Mild traumatic brain injury (mTBI) is a complex syndrome that affects up to 600 per 100,000 individuals, with a particular concentration among military personnel. About half of all mTBI patients experience a diverse array of chronic symptoms which persist long after the acute injury. Hence, there is an urgent need for better understanding of the white matter and gray matter pathologies associated with mTBI to map which specific brain systems are impacted and identify courses of intervention. Previous works have linked mTBI to disruptions in white matter pathways and cortical surface abnormalities. Herein, we examine these hypothesized links in an exploratory study of joint structural connectivity and cortical surface changes associated with mTBI and its chronic symptoms. Briefly, we consider a cohort of 12 mTBI and 26 control subjects. A set of 588 cortical surface metrics and 4,753 structural connectivity metrics were extracted from cortical surface regions and diffusion weighted magnetic resonance imaging in each subject. Principal component analysis (PCA) was used to reduce the dimensionality of each metric set. We then applied independent component analysis (ICA) both to each PCA space individually and together in a joint ICA approach. We identified a stable independent component across the connectivity-only and joint ICAs which presented significant group differences in subject loadings (p<0.05, corrected). Additionally, we found that two mTBI symptoms, slowed thinking and forgetfulness, were significantly correlated (p<0.05, corrected) with mTBI subject loadings in a surface-only ICA. These surface-only loadings captured an increase in bilateral cortical thickness.

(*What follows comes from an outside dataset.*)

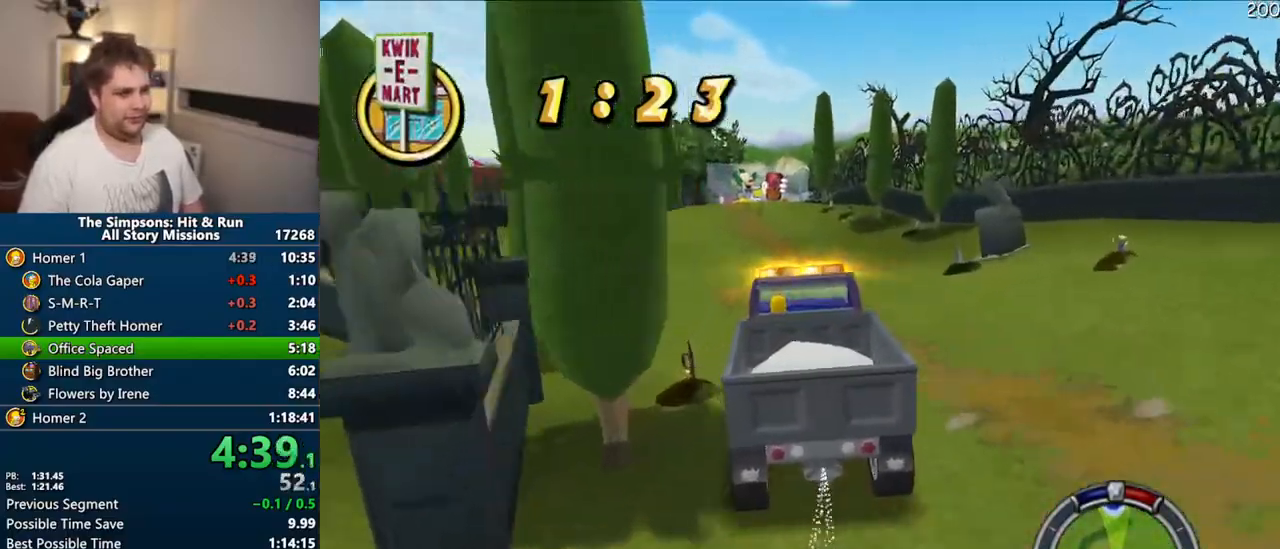
{"buttons": ["CROSS"], "left_stick": "center", "right_stick": "center", "events": []}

Keywords: mild traumatic brain injury, multi-modal MRI, independent component analysis

Fig4
Figure 4. An independent component presenting significant symptom correlations. Across all ICAs performed, only a single IC was found to be significantly correlated to mTBI symptom scores. This IC is from the surface-only ICA performed with 5 ICs. The two plots on the left in this figure show the statistically significant (p < 0.01, corrected) positive correlations between mTBI subject IC loadings and symptom severity scores for forgetfulness and slowed thinking. The IC was back-projected into the cortical surface metrics dataspace. The cortical thickness metric is visualized here on a representative T1w volume; the magnitude of region IC coefficients are encoded via color, with blue corresponding to lower absolute thickness and yellow corresponding to increased absolute thickness.